Probably most people do play a 'factory' violin, because they are the most prevalent and easy-to-afford.
In fact, I played one for many years and loved it quite a lot. Of course, I was a little deflated when I learned that the violin, which came from my grandmother's attic, was not actually a Stradivarius.
"It's an old Germany factory violin," said the luthier, examining my beloved fiddle. He then attached a rather low monetary value to it.
This idea of a "factory" violin fired my imagination; I envisioned violins being stamped out by some kind of elaborate and mysterious machine.
That's pretty far from the truth, and a recent discussion here really drove that home for me. Violins are handmade, whether they are "factory" or "bench-made." One can use better or worse materials; one can employ skilled or less-skilled humans with knowledgeable or less-knowledgeable supervision; one can have 50 people on the assembly line or just one person in a studio; but they are made by hand. I imagine the worst-possible VSO (violin-shaped object) still requires nearly as much labor as the finest fiddles being made.

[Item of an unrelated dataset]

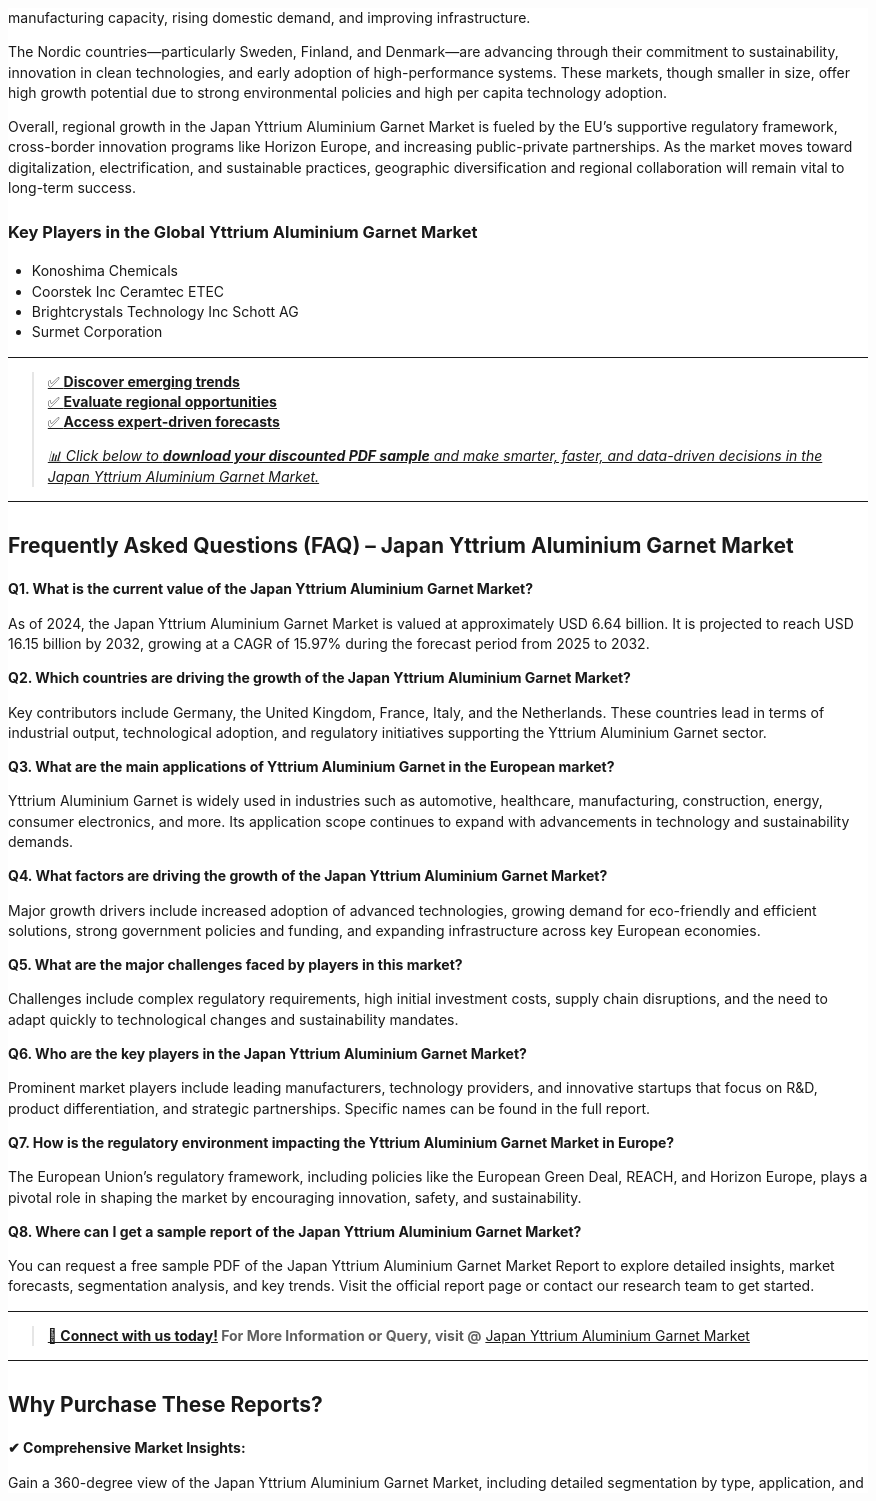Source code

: manufacturing capacity, rising domestic demand, and improving infrastructure.</p><p>The Nordic countries&mdash;particularly Sweden, Finland, and Denmark&mdash;are advancing through their commitment to sustainability, innovation in clean technologies, and early adoption of high-performance systems. These markets, though smaller in size, offer high growth potential due to strong environmental policies and high per capita technology adoption.</p><p>Overall, regional growth in the Japan Yttrium Aluminium Garnet Market is fueled by the EU&rsquo;s supportive regulatory framework, cross-border innovation programs like Horizon Europe, and increasing public-private partnerships. As the market moves toward digitalization, electrification, and sustainable practices, geographic diversification and regional collaboration will remain vital to long-term success.</p><p><h3>Key Players in the Global Yttrium Aluminium Garnet Market </h3><ul><li>Konoshima Chemicals</li><li>Coorstek Inc Ceramtec ETEC</li><li>Brightcrystals Technology Inc Schott AG</li><li>Surmet Corporation</li></ul></p><hr /><blockquote><p><a href="https://www.marketresearchintellect.com/ask-for-discount/?rid=930436&amp;amp;utm_source=Github-JP&amp;amp;utm_medium=019">✅ <strong data-start="617" data-end="645">Discover emerging trends</strong></a><br data-start="645" data-end="648" /><a href="https://www.marketresearchintellect.com/ask-for-discount/?rid=930436&amp;amp;utm_source=Github-JP&amp;amp;utm_medium=019"> ✅ <strong data-start="650" data-end="685">Evaluate regional opportunities</strong></a><br data-start="685" data-end="688" /><a href="https://www.marketresearchintellect.com/ask-for-discount/?rid=930436&amp;amp;utm_source=Github-JP&amp;amp;utm_medium=019"> ✅ <strong data-start="690" data-end="724">Access expert-driven forecasts</strong></a></p><p class="" data-start="728" data-end="864"><em><a href="https://www.marketresearchintellect.com/ask-for-discount/?rid=930436&amp;amp;utm_source=Github-JP&amp;amp;utm_medium=019">📊 Click below to <strong data-start="746" data-end="785">download your discounted PDF sample</strong> and make smarter, faster, and data-driven decisions in the Japan Yttrium Aluminium Garnet Market.</a></em></p></blockquote><hr /><h2>Frequently Asked Questions (FAQ) &ndash; Japan Yttrium Aluminium Garnet Market</h2><p><strong>Q1. What is the current value of the Japan Yttrium Aluminium Garnet Market?</strong></p><p>As of 2024, the Japan Yttrium Aluminium Garnet Market is valued at approximately USD 6.64 billion. It is projected to reach USD 16.15 billion by 2032, growing at a CAGR of 15.97% during the forecast period from 2025 to 2032.</p><p><strong>Q2. Which countries are driving the growth of the Japan Yttrium Aluminium Garnet Market?</strong></p><p>Key contributors include Germany, the United Kingdom, France, Italy, and the Netherlands. These countries lead in terms of industrial output, technological adoption, and regulatory initiatives supporting the Yttrium Aluminium Garnet sector.</p><p><strong>Q3. What are the main applications of Yttrium Aluminium Garnet in the European market?</strong></p><p>Yttrium Aluminium Garnet is widely used in industries such as automotive, healthcare, manufacturing, construction, energy, consumer electronics, and more. Its application scope continues to expand with advancements in technology and sustainability demands.</p><p><strong>Q4. What factors are driving the growth of the Japan Yttrium Aluminium Garnet Market?</strong></p><p>Major growth drivers include increased adoption of advanced technologies, growing demand for eco-friendly and efficient solutions, strong government policies and funding, and expanding infrastructure across key European economies.</p><p><strong>Q5. What are the major challenges faced by players in this market?</strong></p><p>Challenges include complex regulatory requirements, high initial investment costs, supply chain disruptions, and the need to adapt quickly to technological changes and sustainability mandates.</p><p><strong>Q6. Who are the key players in the Japan Yttrium Aluminium Garnet Market?</strong></p><p>Prominent market players include leading manufacturers, technology providers, and innovative startups that focus on R&amp;D, product differentiation, and strategic partnerships. Specific names can be found in the full report.</p><p><strong>Q7. How is the regulatory environment impacting the Yttrium Aluminium Garnet Market in Europe?</strong></p><p>The European Union&rsquo;s regulatory framework, including policies like the European Green Deal, REACH, and Horizon Europe, plays a pivotal role in shaping the market by encouraging innovation, safety, and sustainability.</p><p><strong>Q8. Where can I get a sample report of the Japan Yttrium Aluminium Garnet Market?</strong></p><p>You can request a free sample PDF of the Japan Yttrium Aluminium Garnet Market Report to explore detailed insights, market forecasts, segmentation analysis, and key trends. Visit the official report page or contact our research team to get started.</p><hr /><blockquote><p><span class="font-[700]"><strong><a href="https://www.marketresearchintellect.com/product/global-yttrium-aluminium-garnet-market/?utm_source=Linkedin&utm_medium=019">📩 Connect with us today!</a> For More Information or Query, visit&nbsp;@</strong>&nbsp;</span><span class="font-[700]"><a href="https://www.marketresearchintellect.com/product/global-yttrium-aluminium-garnet-market/?utm_source=Linkedin&utm_medium=019" target="_blank" data-tracking-control-name="article-ssr-frontend-pulse_little-text-block" data-tracking-will-navigate="" data-test-link="">Japan Yttrium Aluminium Garnet Market</a></span></p></blockquote><hr /><h2>Why Purchase These Reports?</h2><p><strong>✔ Comprehensive Market Insights:</strong></p><p>Gain a 360-degree view of the Japan Yttrium Aluminium Garnet Market, including detailed segmentation by type, application, and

Tell us about your experience with 'factory violins' -- that is, violins that are mass-made by assembly line and carry a brand name, rather than those made by an individual luthier or shop. Chances are, at some point in your development, you have played one, if you don't play one now. I've played several, and my students have some very good ones. I can thank 'factory violins' for allowing me to learn to play!
What is your story and your thoughts on the matter?